Jeannie Ongkeo cooks for the monks and worshippers at the Wat Buddha Thai Thavorn Vanaram temple in Elmhurst.
Jeannie Ongkeo cooks for the monks and worshippers at the Wat Buddha Thai Thavorn Vanaram temple in Elmhurst.

Back in Laos, Ongkeo had grown up in her family’s kitchen. When she was 8, she started watching and helping her mother and grandmother cook. There was or lam—a special-occasion stew that draws its flavor from fresh herbs and deeply funky Lao fish sauce (padaek). And there was her family’s daily staple, tam mak hoong, a salty, tart papaya salad that accompanies many meals. At 9, Ongkeo started cooking for her family. Slowly she mastered her mother’s recipes, and then began experimenting.

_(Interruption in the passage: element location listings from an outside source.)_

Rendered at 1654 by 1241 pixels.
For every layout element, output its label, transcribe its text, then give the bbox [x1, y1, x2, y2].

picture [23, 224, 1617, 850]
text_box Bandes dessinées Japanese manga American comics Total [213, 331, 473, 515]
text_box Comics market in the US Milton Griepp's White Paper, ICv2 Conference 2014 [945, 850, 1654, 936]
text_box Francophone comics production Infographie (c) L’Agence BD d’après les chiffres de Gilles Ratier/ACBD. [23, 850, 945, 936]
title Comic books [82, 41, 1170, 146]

“I like to cook my own style,” she said. “I can do recipes, but I always change something.”

Jeannie Ongkeo cooks for the monks and worshippers at the Wat Buddha Thai Thavorn Vanaram temple in Elmhurst.
Jeannie Ongkeo cooks for the monks and worshippers at the Wat Buddha Thai Thavorn Vanaram temple in Elmhurst.

In 1988 Ongkeo’s brother opened Mangez Avec Moi, an Asian fusion restaurant in Lower Manhattan. He didn’t know how to cook, so he turned to Ongkeo—who was working the front desk in a Manhattan hotel at the time. Ongkeo whipped up a menu of Americanized Thai and Vietnamese dishes. She’d never cooked professionally, but she figured out how to run a restaurant kitchen.

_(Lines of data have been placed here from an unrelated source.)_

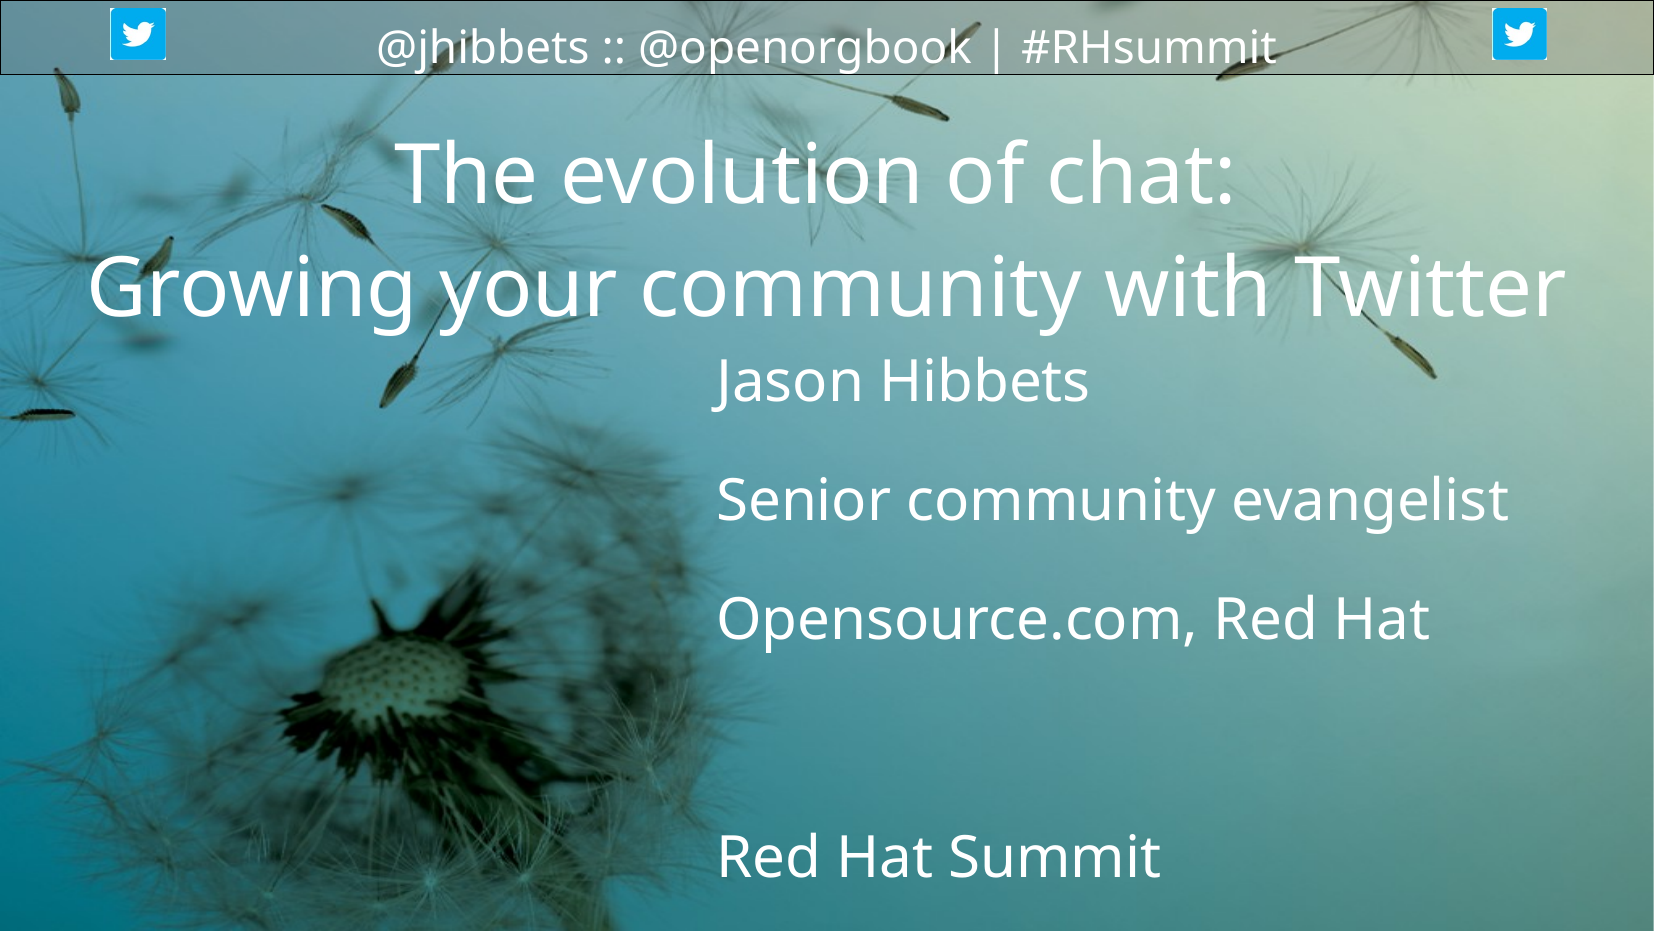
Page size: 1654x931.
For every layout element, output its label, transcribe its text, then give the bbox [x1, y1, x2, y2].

text_box Jason Hibbets Senior community evangelist Opensource.com, Red Hat Red Hat Summit May 2017 [701, 393, 1646, 920]
picture [0, 75, 1654, 931]
picture [124, 22, 154, 46]
picture [1506, 22, 1535, 46]
text_box The evolution of chat: Growing your community with Twitter [39, 107, 1615, 348]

“When you love to eat, you know what to do,” she said.

She taught her brother her improvised recipes, then went back to her hotel job. A decade later, when he was too sick to keep working, she came back to the restaurant and took over the kitchen for good. Ongkeo worked 10-hour days, whipping up sugary mango chicken and sweet basil fried rice in Mangez Avec Moi’s tiny kitchen. But on the weekends she was cooking for a very different clientele: the monks at Wat Buddha Thai Thavorn Vanaram, the Buddhist temple in Ongkeo’s Elmhurst neighborhood. Jeannie was raised Buddhist and has vivid childhood memories of her mother and grandmother cooking for the monks at their local Buddhist temple in Laos. So it was natural for her to continue that tradition.

“When you go [to the temple], you have to bring something [to eat] with you,” she says. “It’s our culture.”

Feeding the monks is a daily ritual at the temple, one that Ongkeo continues today. Everyone brings a dish or two to share. The monks eat first, and then there’s a potluck meal for everyone else. Ongkeo and her brother closed Mangez Avec Moi last spring after their landlord sold the building. She was looking forward to relaxing at home with Lao soap operas and cooking for her family—and for the monks at the temple, of course. But retirement didn’t stick. Now she has a new restaurant in the works.

“I want to bring my Lao food to other people. I want people [here] to get real Lao food,” she said.

Jeannie Ongkeo cooks for the monks and worshippers at the Wat Buddha Thai Thavorn Vanaram temple in Elmhurst.
Jeannie Ongkeo cooks for the monks and worshippers at the Wat Buddha Thai Thavorn Vanaram temple in Elmhurst.

The menu will include drinking snacks like nam khaoo, noodle dishes like khao poon, and her personal favorite, or lam. (Her recipe is almost the same as her mother’s, “but different.”) The only hitch? Ongkeo needs to find a business partner to share the startup costs and the work. At 67, Ongkeo is still energetic; she laughs easily. She never intended to make her living cooking for other people, but she just can’t stay out of the kitchen.

“I love food. I love to eat,” she said. “That’s the problem.”